Revolutionary Socialism in the 21st Century
 
Revolutionary
Socialism in the
21st Century

2024 cultural highlights

rs21 members

As the year draws to a close, rs21 members review their cultural highlights of 2024.

Grinny by David R (North London) 

I have been enjoying Sam Leith’s The Haunted Wood, a wry history of the books written for children, from the didactic Christian manuals of two hundred years ago to the likes of Anthony Browne and Raymond Briggs. Leith, in turn, put me on to the novels which were around in my childhood but which I’d missed the first time around. 

Two that I read this year are Nicholas Fisk’s books Grinny (1973) and You Remember Me! (1984). In the first, a monster occupies the home in which Tim and Beth live. She hypnotises the adults, while she makes preparation for an invasion. Beth unravels the mystery first, seeing through her surrogate grandmother’s strange questions, before Tim too experiences the creature’s alienness, beginning with the monstrous grip of her metal claw.

### RECORDS SUPPLIED:

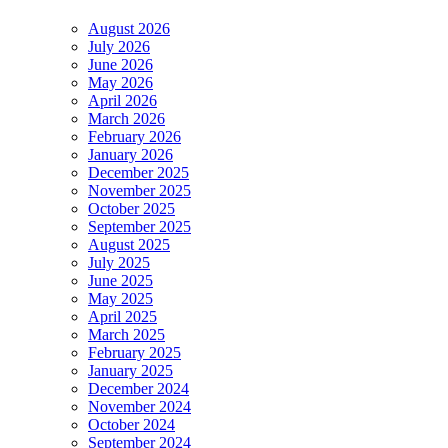
August 2026
July 2026
June 2026
May 2026
April 2026
March 2026
February 2026
January 2026
December 2025
November 2025
October 2025
September 2025
August 2025
July 2025
June 2025
May 2025
April 2025
March 2025
February 2025
January 2025
December 2024
November 2024
October 2024
September 2024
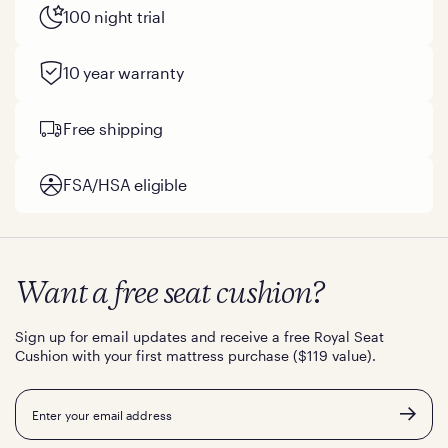
100 night trial
10 year warranty
Free shipping
FSA/HSA eligible
Want a free seat cushion?
Sign up for email updates and receive a free Royal Seat
Cushion with your first mattress purchase ($119 value).
Email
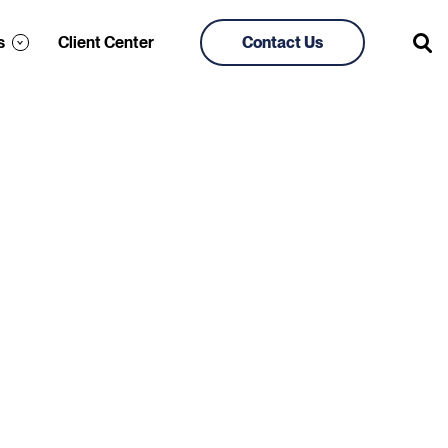
s
Client Center
Contact Us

### TASKS TO PERFORM:
1) In the 2024 cultural highlights article, in what year was Nicholas Fisk's Grinny published?
2) Write out the part of the 2024 cultural highlights article starting at "As the year" and ending at "her metal claw.".
3) Write what comes next in the 2024 cultural highlights article, picking up right after its final sentence.

### EXPECTED RESPONSES:
1) 1973

2)
As the year draws to a close, rs21 members review their cultural highlights of 2024.

Grinny by David R (North London) 

I have been enjoying Sam Leith’s The Haunted Wood, a wry history of the books written for children, from the didactic Christian manuals of two hundred years ago to the likes of Anthony Browne and Raymond Briggs. Leith, in turn, put me on to the novels which were around in my childhood but which I’d missed the first time around. 

Two that I read this year are Nicholas Fisk’s books Grinny (1973) and You Remember Me! (1984). In the first, a monster occupies the home in which Tim and Beth live. She hypnotises the adults, while she makes preparation for an invasion. Beth unravels the mystery first, seeing through her surrogate grandmother’s strange questions, before Tim too experiences the creature’s alienness, beginning with the monstrous grip of her metal claw.

3)
Grinny returns disguised in the second of Fisk’s books, to lead a fascist conspiracy (the ‘Rule of Law’). In strict, literary, terms You Remember Me! is an inferior book. The author finds it harder to generate tension when the reader knows who the antagonist is. But the book contains some smart passages on why not to trust fascism. The journalist Fanny delivers a set-piece lecture to Tim, who is slow at spotting the enemy the second time around. ‘When you see some magic-type person, a public person,’ Fanny says, ‘hogging the media to talk about bringing back the birch, and hanging, it’s time to get a little nervous. Because the person who gets beaten or hanged might turn out to be someone you know.’ Then, when that warning isn’t enough to persuade him, she goes on, ‘When that sort of person talks about action groups, and banded-together brotherhoods of citizens and vigilantes – get terrified. Because the person who gets dragged away in the middle of the night for a flogging might turn out to be you. Yes, you – simply because you’re a decent, normal, pleasant, dim human being.’

The right-wing rulers we had to face in the 1980s weren’t the same as the ones of the 1930s, and the right has gone through another generational renewal since. But the novel’s warning is as necessary now as it was then. 

All We Imagine as Light by jst (East London)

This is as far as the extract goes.